Grade: Grade 9
Course Name: mathematical principles
Course Code: mpm1d
Course type: Academic
Credit value: 1.0
Pilot course: None
This course enables students to develop an understanding of mathematical concepts related to algebra, analytic geometry, and measurement and geometry through investigation, the effective use of technology, and abstract reasoning. Students will investigate relationships, which they will then generalize as equations of lines, and will determine the connections between different representations of a linear relation. They will also explore relationships that emerge from the measurement of three-dimensional figures and two-dimensional shapes. Students will reason mathematically and communicate their thinking as they solve multi-step problems.
Unit Titles and Descriptions
Today, there are a variety of number systems that mathematicians use for a variety of applications. The unit begins by reviewing these. Number sense is not the ability to count, but the ability to recognize that something has changed in a small collection and this is the second topic for review. Applying the rules for order of operations as well as those for manipulating fractions, changing decimals to percentages and vice-versa, ratios and laws for exponents are all reviewed in this unit.

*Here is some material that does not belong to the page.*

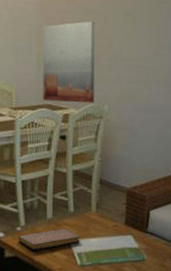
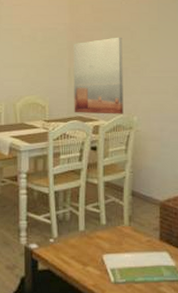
notebook: present [18,228,80,250] -> none [51,241,113,264]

Algebraic expressions and how to add, subtract, multiply and divide them are the substance of Unit Two as students acquire the skills for simplifying algebraic expressions.
Linear Equations and Word Problem
We begin by developing strategies to solve linear equations. We investigate different ways in which relationships can be expressed, and how to translate between these different means. We look at a number of involved situations related to our everyday lives, and consider the many different ways in which linear equations help us to find solutions.
The unit begins with Cartesian planes and the graphing of ordered pairs; the two quantities (x and y) are related in some way and form a relationship. The values that change in this relationship are called variables. Next we look at the relation y = mx + b. To graph this type of relation, several techniques are used. We investigate relationships through a data management project, considering how we might determine whether or not relationships exist between different factors. We decide what data must be collected and how it must be processed in order to reliably make a conclusion.
We further our discussion of slope with distance time graphs. The concepts of slope, x and y intercepts, the slopes of parallel, perpendicular, horizontal and vertical lines will prepare students for the important concept of the equation of a line and the forms in which it can be written.
After a review of areas and perimeters of shapes, students take part in a number of interactive activities that encourage the investigation of internal and external angles, optimization of area, dimensional analysis, and patterns created by shapes' diagonals.
This is a proctored exam worth 30% of your final grade.
Overall Curriculum Expectations
A. Number Sense and Algebra
demonstrate an understanding of the exponent rules of multiplication and division, and apply them to simplify expressions;
manipulate numerical and polynomial expressions, and solve first-degree equations.
B. Linear Relations
apply data-management techniques to investigate relationships between two variables;
demonstrate an understanding of the characteristics of a linear relation;
connect various representations of a linear relation.
C. Analytic Geometry
determine the relationship between the form of an equation and the shape of its graph with respect to linearity and non-linearity;
determine, through investigation, the properties of the slope and y-intercept of a linear relation;
solve problems involving linear relations.
D. Measurement and Geometry
determine, through investigation, the optimal values of various measurements;
solve problems involving the measurements of two-dimensional shapes and the surface areas and volumes of three-dimensional figures;
verify, through investigation facilitated by dynamic geometry software, geometric properties and relationships involving two-dimensional shapes, and apply the results to solving problems.
Teaching and Learning Strategies:
The over-riding aim of this course is to help students use the language of mathematics skillfully, confidently and flexibly, a wide variety of instructional strategies are used to provide learning opportunities to accommodate a variety of learning styles, interests, and ability levels. The following mathematical processes are used throughout the course as strategies for teaching and learning the concepts presented:
● Communicating: Through the use of discussions, this course offers students the opportunity to share their understanding both in oral as well as written form.
● Problem solving: This course scaffolds learning by providing students with opportunities to review and activate prior knowledge, and build off of this knowledge to acquire new skills. The course guides students toward recognizing opportunities to apply knowledge they have gained to solve problems.
● Connecting: This course connects the concepts taught to real-world applications (e.g. connecting linear equations to problems such as splitting a bill or manufacturing a product).
● Representing: Through the use of examples and practice problems, and solution videos, the course models various ways to demonstrate understanding, poses questions that require students to use different representations as they are working at each level of conceptual development - concrete, visual or symbolic, and allows individual students the time they need to solidify their understanding at each conceptual stage.